The MSI K9A2 Platinum is the mother of all affordable folding boards. THere's a DFI i7 board sometimes cheap on OCUK but the rest of the kit to build it ramps up the price.
That's interesting too. I wasn't aware that the DFI X58 (full size) mb's had 3 PCI-E 16x slots double spaced. I keep looking longingly at the Asus P6T WS Revolution. It's under the 300 quid mark now - which is still bl**dy expensive for a mb.
That's even more interesting. 'Interesting' seems to be my word of the day! 7 slots - 4 PCI-E 16x slots double spaced. My only problem is ASrock. 2 RMA's and bios engineers that make the folks at Asus look world-class. Buggy ACPI bios and Linux is not a lot of fun. But that's a generalisation. This particular board might be fine.
Just found a review of the ASRock on Phoronix. Latest bios and recent Linux distribution required. Looking closely at this board, I'm impressed by the fact that they have moved the USB and firewire headers from the end of the board to the side, so they are not blocked off when using the fourth PCI-E slot. That's been a bit of a bug-bear for me on both Asus and Gigabyte boards recently.
Cheers for all the replies. Yeh there are some interesting combos. Ive found some XFX 8800gs's 384mbs for £35 a piece.
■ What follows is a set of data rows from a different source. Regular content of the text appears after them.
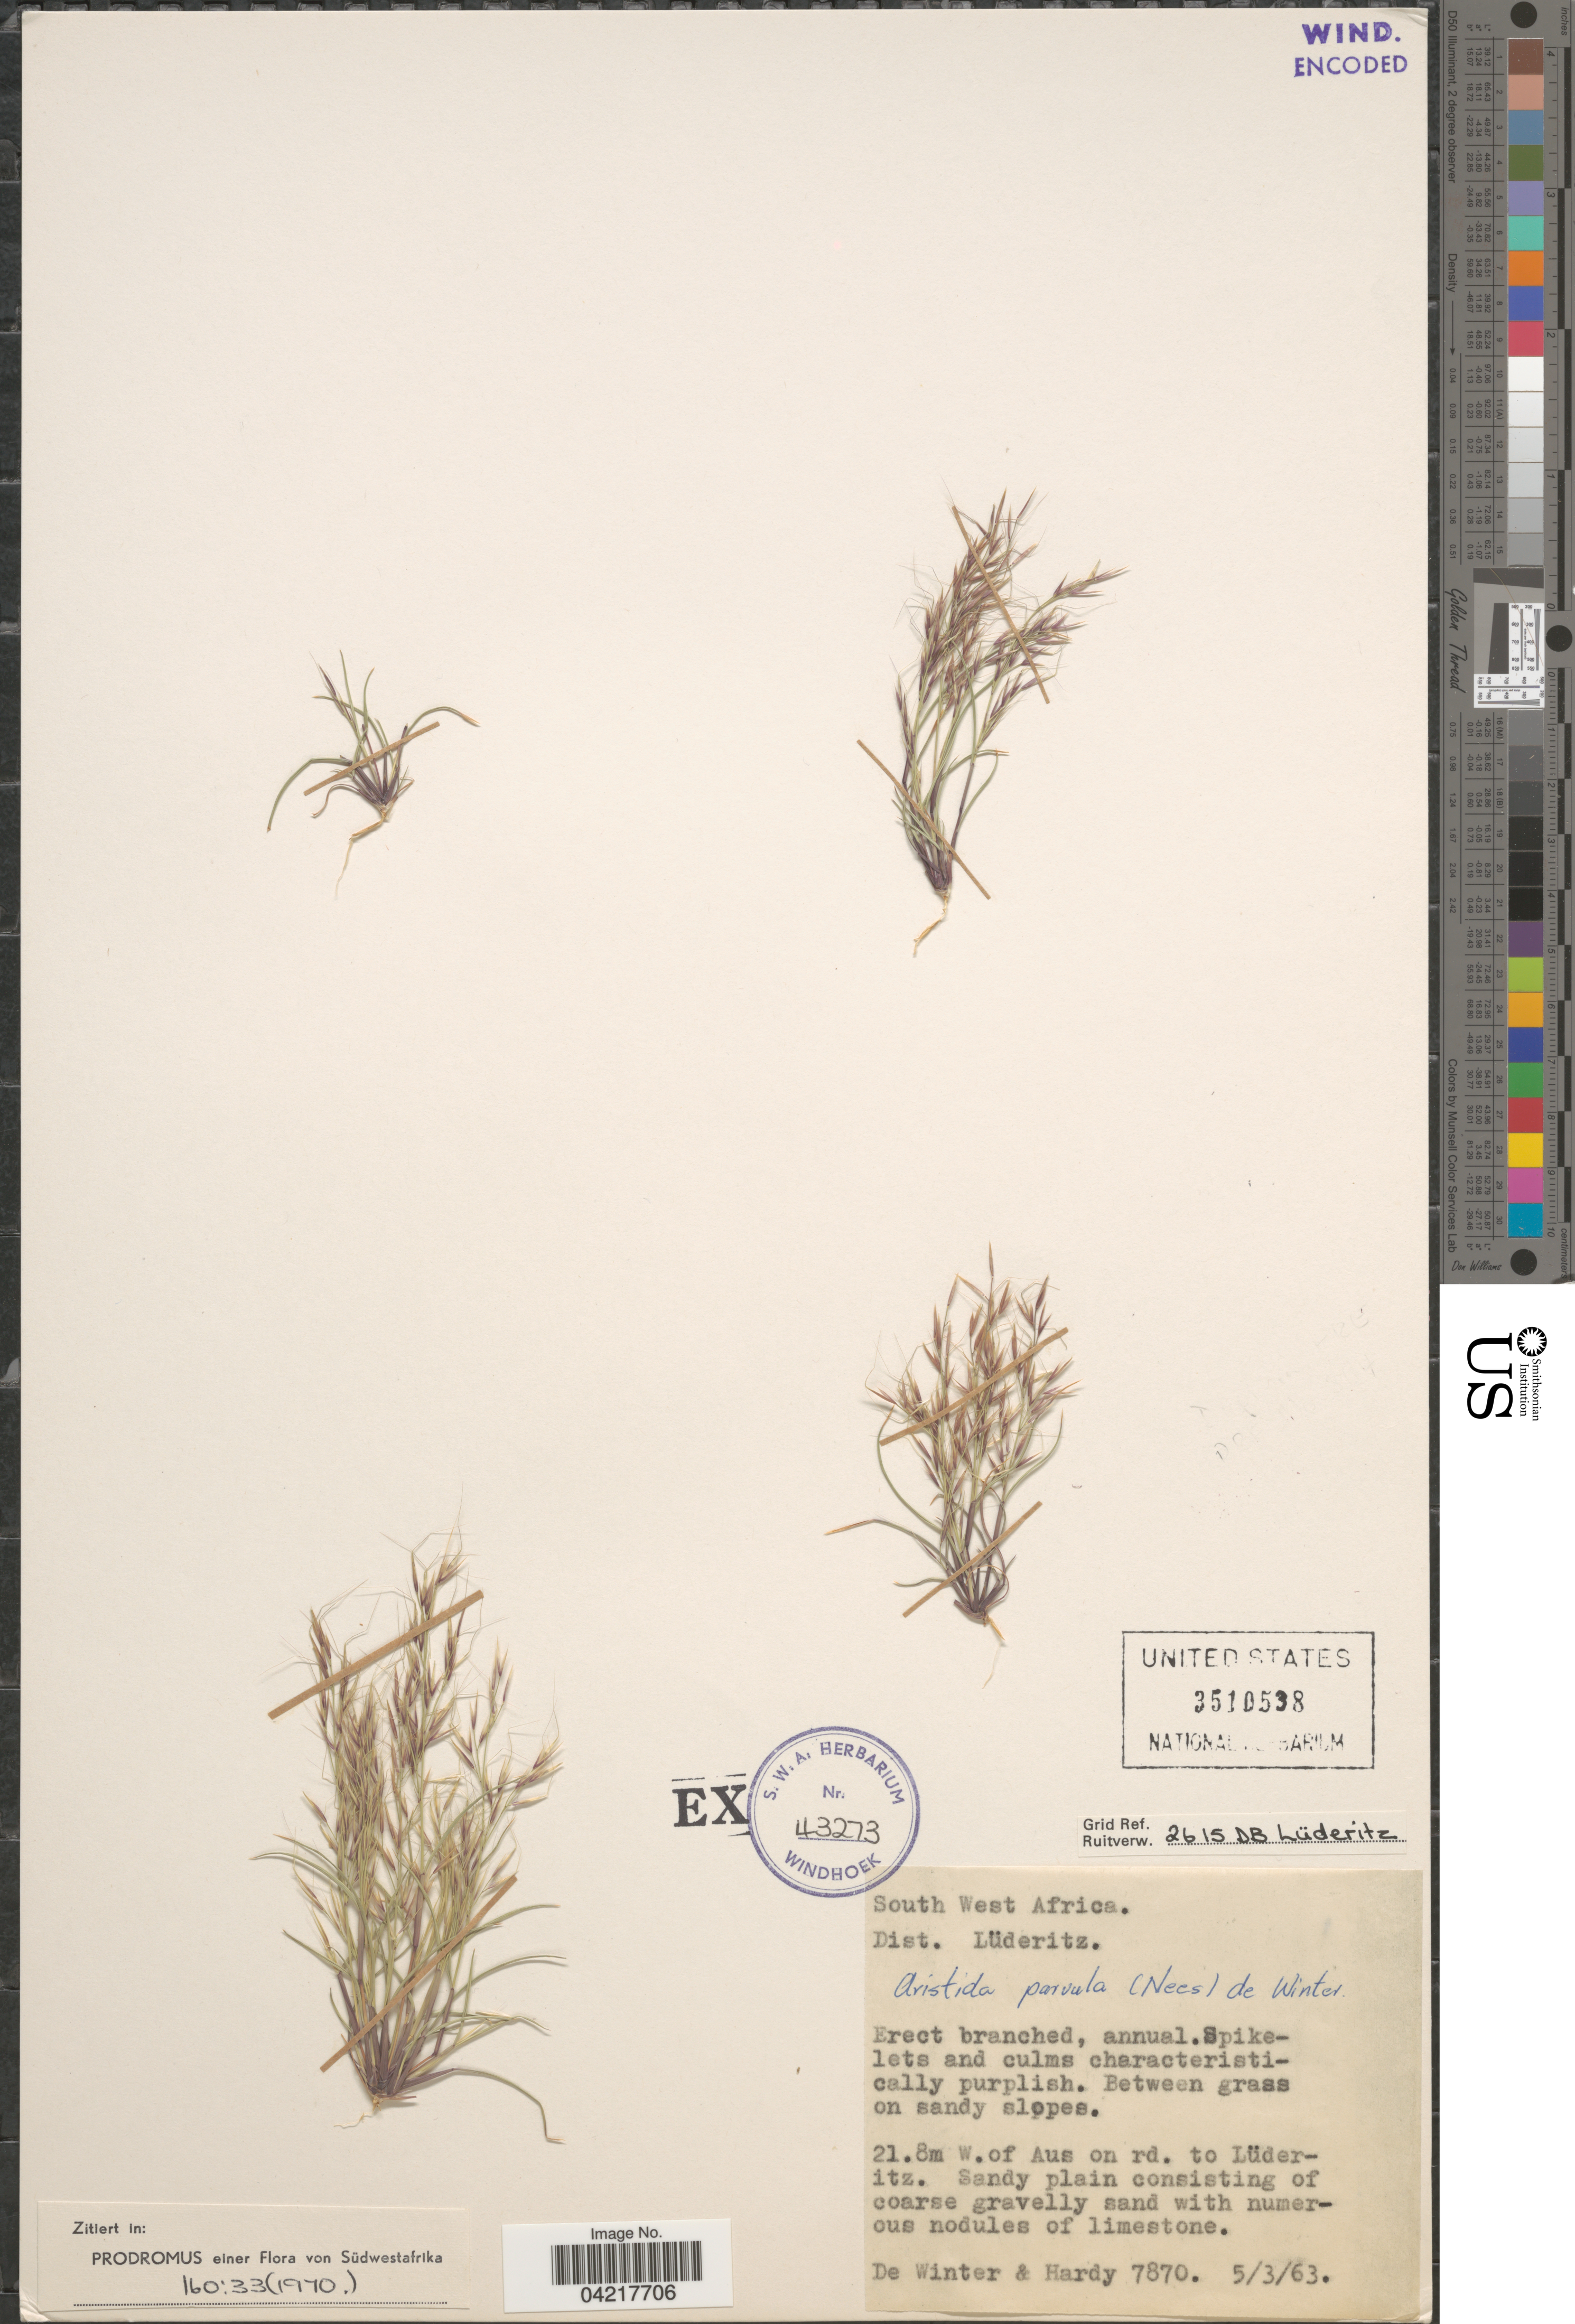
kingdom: Plantae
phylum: Tracheophyta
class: Liliopsida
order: Poales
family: Poaceae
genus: Aristida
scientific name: Aristida parvula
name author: Nees & De Winter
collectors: -- de Winter & -. Hardy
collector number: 7870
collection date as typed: Transcribed d/m/y: 5/3/63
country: Namibia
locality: Grid Ref. Ruitverw. 2615DB Lüderitz. South West Africa. Dist. Lüderitz. 21.8m W.of Aus on rd. to Lüderitz.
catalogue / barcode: US 3510538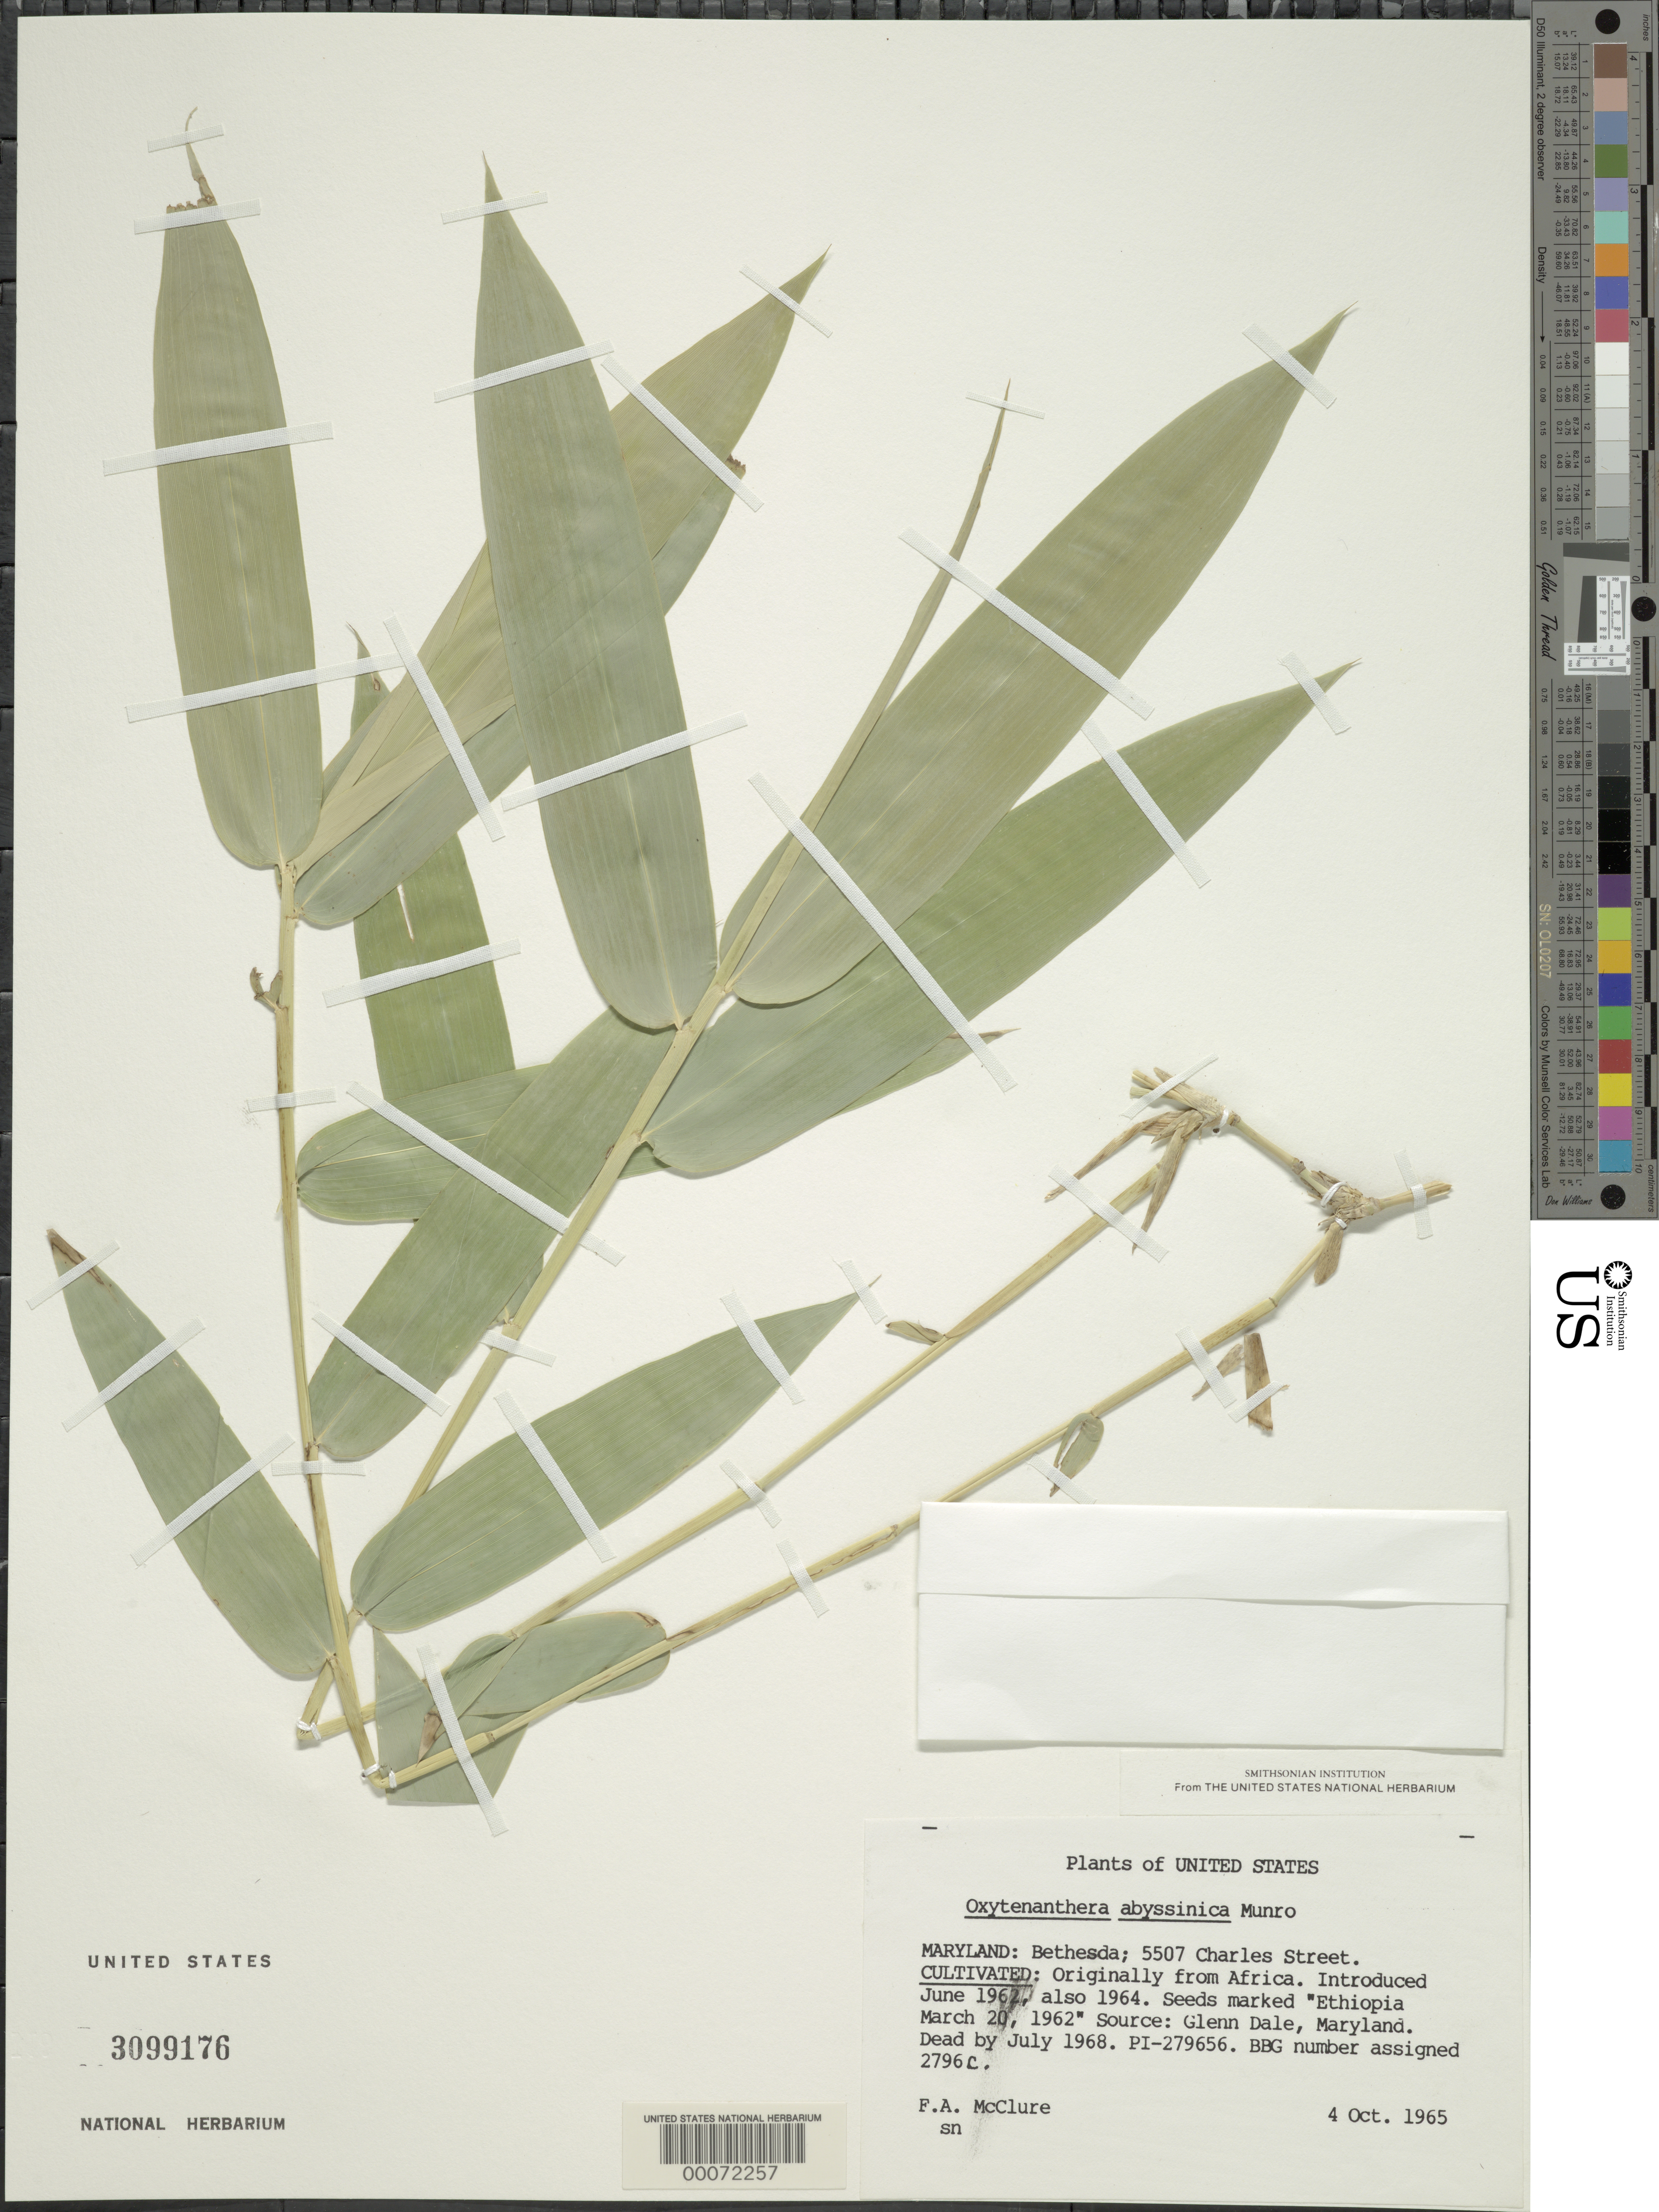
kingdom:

Do they have good PPD rates?
Don't get too excited - if you look at the P2P Asus 'support' forums, you'll find people who cannot run more than 3 graphics cards, or if dual GPU cards, no more than 5 GPUs. That was the situation a few weeks ago, and there may be a new BIOS since then, but would you take the chance at that price... I'm hoping Asus will have learned enough from this board, to make the P6T7 do everything it promises.
Errrr.... That's not good. I wonder if a bios update does sort it out. (ISTR that a bunch of x58 boards had problems running even a pair of 295's. That was 'fixed' with bios updates.) Too late for me, anyway. I hit the button on the ASRock board. I found a posting where a chap did have one running 4x GTX295. Fingers crossed.